[Transcribed page contents]
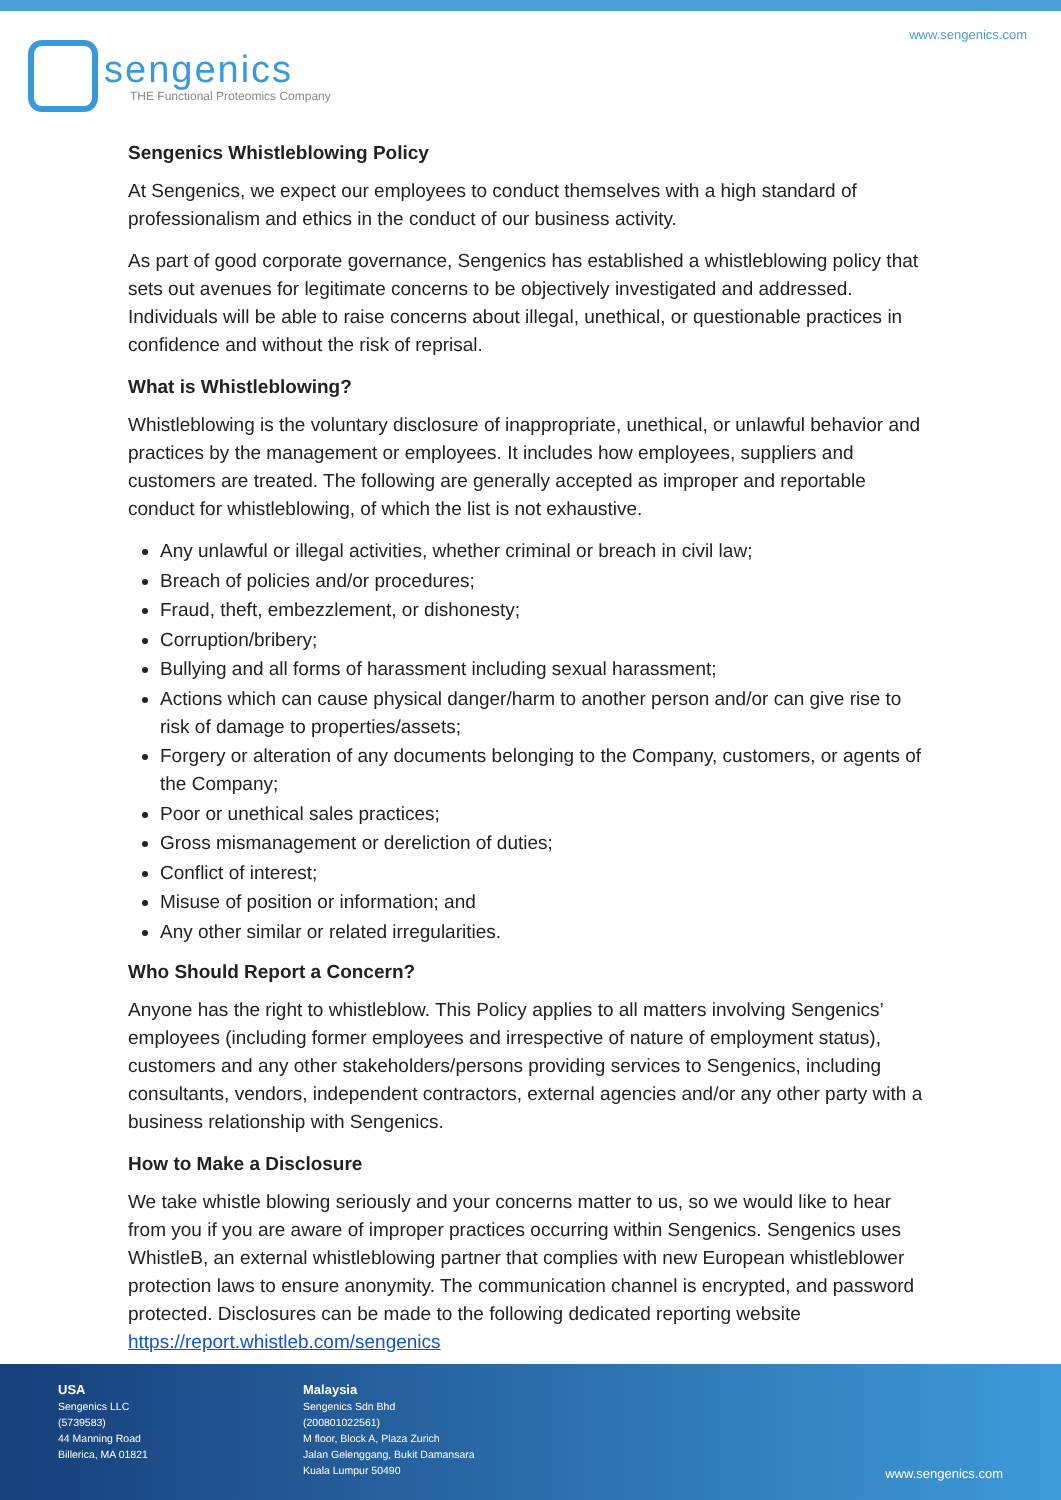sengenics
THE Functional Proteomics Company
www.sengenics.com
Sengenics Whistleblowing Policy
At Sengenics, we expect our employees to conduct themselves with a high standard of professionalism and ethics in the conduct of our business activity.
As part of good corporate governance, Sengenics has established a whistleblowing policy that sets out avenues for legitimate concerns to be objectively investigated and addressed. Individuals will be able to raise concerns about illegal, unethical, or questionable practices in confidence and without the risk of reprisal.
What is Whistleblowing?
Whistleblowing is the voluntary disclosure of inappropriate, unethical, or unlawful behavior and practices by the management or employees. It includes how employees, suppliers and customers are treated. The following are generally accepted as improper and reportable conduct for whistleblowing, of which the list is not exhaustive.
Any unlawful or illegal activities, whether criminal or breach in civil law;
Breach of policies and/or procedures;
Fraud, theft, embezzlement, or dishonesty;
Corruption/bribery;
Bullying and all forms of harassment including sexual harassment;
Actions which can cause physical danger/harm to another person and/or can give rise to risk of damage to properties/assets;
Forgery or alteration of any documents belonging to the Company, customers, or agents of the Company;
Poor or unethical sales practices;
Gross mismanagement or dereliction of duties;
Conflict of interest;
Misuse of position or information; and
Any other similar or related irregularities.
Who Should Report a Concern?
Anyone has the right to whistleblow. This Policy applies to all matters involving Sengenics’ employees (including former employees and irrespective of nature of employment status), customers and any other stakeholders/persons providing services to Sengenics, including consultants, vendors, independent contractors, external agencies and/or any other party with a business relationship with Sengenics.
How to Make a Disclosure
We take whistle blowing seriously and your concerns matter to us, so we would like to hear from you if you are aware of improper practices occurring within Sengenics. Sengenics uses WhistleB, an external whistleblowing partner that complies with new European whistleblower protection laws to ensure anonymity. The communication channel is encrypted, and password protected. Disclosures can be made to the following dedicated reporting website https://report.whistleb.com/sengenics
USA
Sengenics LLC
(5739583)
44 Manning Road
Billerica, MA 01821
Malaysia
Sengenics Sdn Bhd
(200801022561)
M floor, Block A, Plaza Zurich
Jalan Gelenggang, Bukit Damansara
Kuala Lumpur 50490
www.sengenics.com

■ Work to complete
Repeat every record precisely. Any picture among them stays out of the copy.

■ Solution to this problem
sengenics
THE Functional Proteomics Company
www.sengenics.com
Sengenics Whistleblowing Policy
At Sengenics, we expect our employees to conduct themselves with a high standard of professionalism and ethics in the conduct of our business activity.
As part of good corporate governance, Sengenics has established a whistleblowing policy that sets out avenues for legitimate concerns to be objectively investigated and addressed. Individuals will be able to raise concerns about illegal, unethical, or questionable practices in confidence and without the risk of reprisal.
What is Whistleblowing?
Whistleblowing is the voluntary disclosure of inappropriate, unethical, or unlawful behavior and practices by the management or employees. It includes how employees, suppliers and customers are treated. The following are generally accepted as improper and reportable conduct for whistleblowing, of which the list is not exhaustive.
Any unlawful or illegal activities, whether criminal or breach in civil law;
Breach of policies and/or procedures;
Fraud, theft, embezzlement, or dishonesty;
Corruption/bribery;
Bullying and all forms of harassment including sexual harassment;
Actions which can cause physical danger/harm to another person and/or can give rise to risk of damage to properties/assets;
Forgery or alteration of any documents belonging to the Company, customers, or agents of the Company;
Poor or unethical sales practices;
Gross mismanagement or dereliction of duties;
Conflict of interest;
Misuse of position or information; and
Any other similar or related irregularities.
Who Should Report a Concern?
Anyone has the right to whistleblow. This Policy applies to all matters involving Sengenics’ employees (including former employees and irrespective of nature of employment status), customers and any other stakeholders/persons providing services to Sengenics, including consultants, vendors, independent contractors, external agencies and/or any other party with a business relationship with Sengenics.
How to Make a Disclosure
We take whistle blowing seriously and your concerns matter to us, so we would like to hear from you if you are aware of improper practices occurring within Sengenics. Sengenics uses WhistleB, an external whistleblowing partner that complies with new European whistleblower protection laws to ensure anonymity. The communication channel is encrypted, and password protected. Disclosures can be made to the following dedicated reporting website https://report.whistleb.com/sengenics
USA
Sengenics LLC
(5739583)
44 Manning Road
Billerica, MA 01821
Malaysia
Sengenics Sdn Bhd
(200801022561)
M floor, Block A, Plaza Zurich
Jalan Gelenggang, Bukit Damansara
Kuala Lumpur 50490
www.sengenics.com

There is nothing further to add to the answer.